Over the past year, we have encountered several companies that have been unable to build effective sales forecasting models. Indeed, several businesspeople appear quite cynical about the possibility of analyzing their retail/distribution network and of ultimately being able to predict in a relatively accurate fashion whether a new site will be profitable for their company in the first place and if so, to what extent.

After discussions with many corporate managers, several of whom work in the American market, I have been able to identify certain common elements regarding how these modeling exercises were conducted. It turns out that the same mistakes are often repeated from one company to the next. These methodological or conceptual errors alone account for the failure of these models to work properly.

I have thus drawn up a list of the most common errors committed in the creation of forecasting models used to evaluate the viability of future business sites. I have summarized these reasons below. Over the coming months, I will more thoroughly examine a few of these factors that merit a more systematic explanation.

Sales forecasting models often do not work because:

1. The size of the sample is too small: The first rule of parametric statistics is to acknowledge the Normal Law: the notorious Bell Curve. If the sites/stores sample used for the modeling exercise is under 30, the model will not be representative of reality and cannot be used to forecast the sales of future sites with any kind of accuracy.

2. Assumed linearity: The majority of the models we have encountered are models based upon a simple linear regression equation. Without verifying whether the phenomena being studied are indeed linear, this statistical technique is often misused or overused.

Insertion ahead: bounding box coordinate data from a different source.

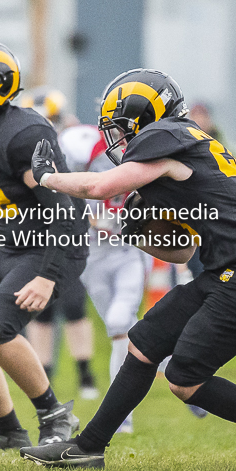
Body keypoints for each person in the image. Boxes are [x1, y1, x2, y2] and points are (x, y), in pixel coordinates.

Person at [20, 68, 236, 471]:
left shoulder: (168, 137)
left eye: (121, 128)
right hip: (228, 272)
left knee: (184, 378)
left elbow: (99, 187)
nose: (117, 139)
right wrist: (138, 233)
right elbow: (180, 252)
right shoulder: (192, 146)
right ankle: (88, 447)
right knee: (144, 343)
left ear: (147, 118)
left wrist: (45, 177)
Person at [0, 41, 89, 450]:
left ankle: (54, 414)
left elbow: (61, 207)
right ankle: (9, 430)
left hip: (52, 245)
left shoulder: (24, 132)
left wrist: (48, 276)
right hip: (11, 247)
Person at [58, 122, 153, 430]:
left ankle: (122, 419)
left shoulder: (150, 152)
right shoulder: (82, 145)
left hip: (128, 252)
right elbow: (65, 192)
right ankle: (170, 358)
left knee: (118, 323)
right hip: (93, 256)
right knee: (123, 331)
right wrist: (87, 217)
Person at [20, 88, 98, 399]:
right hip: (38, 231)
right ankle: (45, 376)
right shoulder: (22, 146)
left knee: (74, 303)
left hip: (72, 229)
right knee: (41, 310)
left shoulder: (75, 142)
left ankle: (85, 374)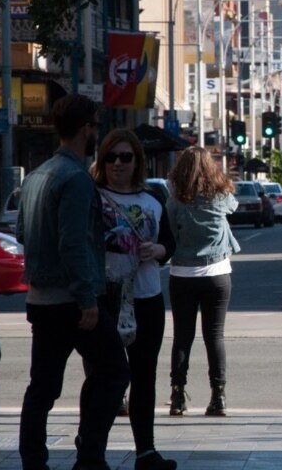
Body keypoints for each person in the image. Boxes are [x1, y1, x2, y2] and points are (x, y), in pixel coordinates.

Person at [17, 95, 130, 470]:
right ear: (87, 129)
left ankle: (34, 460)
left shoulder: (36, 176)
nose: (97, 133)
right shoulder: (75, 178)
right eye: (96, 126)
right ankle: (91, 455)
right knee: (115, 370)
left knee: (43, 387)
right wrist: (87, 299)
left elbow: (22, 232)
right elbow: (73, 242)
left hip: (41, 298)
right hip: (71, 299)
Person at [91, 129, 178, 470]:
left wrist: (158, 250)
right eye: (111, 156)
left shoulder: (153, 197)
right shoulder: (93, 196)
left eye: (125, 157)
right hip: (107, 298)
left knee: (144, 374)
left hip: (146, 296)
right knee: (104, 375)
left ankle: (146, 451)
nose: (117, 163)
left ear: (137, 161)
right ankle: (92, 449)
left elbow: (169, 243)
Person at [166, 147, 240, 417]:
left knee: (182, 337)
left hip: (182, 275)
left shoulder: (174, 200)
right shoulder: (220, 197)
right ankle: (218, 395)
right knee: (214, 336)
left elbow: (170, 234)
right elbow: (234, 205)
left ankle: (177, 395)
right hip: (217, 274)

Indeed, the sales of a network of sites seldom have a linear distribution. Hence, in addition to linear models, there exist notably log-linear, exponential and logarithmic models that can also be used.

3. Colinearity is ignored: Often, one sees models that use variables having a strong colinear relationship, which in itself is a major error that inserts “noise” into the model and that prevents other potentially explanatory variables from taking their proper place. Colinearity exists when two or more variables are explaining the same thing. For example, income, age and type of job are three variables that tend to usually point in the same direction. It is thus advisable to perform a factorial analysis prior to the modeling exercise in order to combine the effect of colinear variables and thereby reduce their import.

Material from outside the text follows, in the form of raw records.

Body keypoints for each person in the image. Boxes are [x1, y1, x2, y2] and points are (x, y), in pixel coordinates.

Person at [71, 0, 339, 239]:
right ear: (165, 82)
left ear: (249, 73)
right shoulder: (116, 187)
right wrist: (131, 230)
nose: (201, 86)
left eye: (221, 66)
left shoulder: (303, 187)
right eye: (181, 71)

4. Equality of variance ignored: A test for the equality of variance exists for most statistical techniques used in linear modeling. This test is extremely important with regard to the model’s capacity to forecast the sales of a new site. When the variances of the variables in a sample are not equal, the model will only be valid to explain this particular sample and thus cannot be extrapolated to another sample or to the reference population.

5. Commercial zones that are too big (the aggregation of variables not sufficiently discriminant): The sales forecasting models must be exclusively built upon easily accessible socio-demographic or market data, because this is the only data that will ultimately be available for the analysis of any future site. When building sales models, one has to aggregate those socio-demographic or market variables that are available around existing sites in order to create the query file. Often, the commercial zone being used is too big and is characterized by abundant overlap between commercial zones, with the result that one ends up considering the same geographic areas for different sites, thereby limiting the discriminant potential of the variables being used.

6. Weighting of total sales: a direct result of the size of the commercial zone being used to aggregate socio-demographic data, it will never be possible, unless one is analyzing a network of point of sale that are very far apart, to examine a sufficiently large commercial zone without having any overlapping at all and that includes 100% of the sales. Total sales per store must thus be weighted by the percentage of sales included in the primary commercial zone. Accordingly, if 34% of the sales come from the primary zone (the transit effect), then one must try to model only 34% of total sales.

7. Segmentation of the sites: It is a generally accepted principle that all customers are not created equal. Hence the segmentation systems fad (Mosaic, Prismz, Focus). Commercial sites are also not all created equal. They differ in size, in their pulling power, in age, in the products available, in the markets they serve. To that effect, it is wise to segment the sites before the modeling exercise and to thus build more than one model.

8. Accuracy of the model: Before using a forecasting model to evaluate the viability of a new site, it’s worthwhile to validate its ability to estimate the sales of current sites. In order to accomplish this, one has to build a model based upon one-half of the sample of sites, and then test the model on the other half. In this manner, one can confirm the accuracy of the model, whose success rate would have to be over 85%.

As I write these few lines, four additional errors that distort the accuracy and reliability of certain sales forecasting models come to mind; a random blend of independent corporate and socio-demographic variables, sloppy analyses (univariate, followed by bivariate, and then multivariate), the use of incomplete or presumably complete information, and the use of variables created at different aggregation levels. I will discuss these elements in a future article.

All too often, building a sales forecasting model is taken too lightly. In addition, people tend to think that statistical analysis software can do all the work. This is simply not the case. Statistical modeling is a discipline where logical thinking and an intimate familiarity with the phenomena under consideration categorically trumps technology.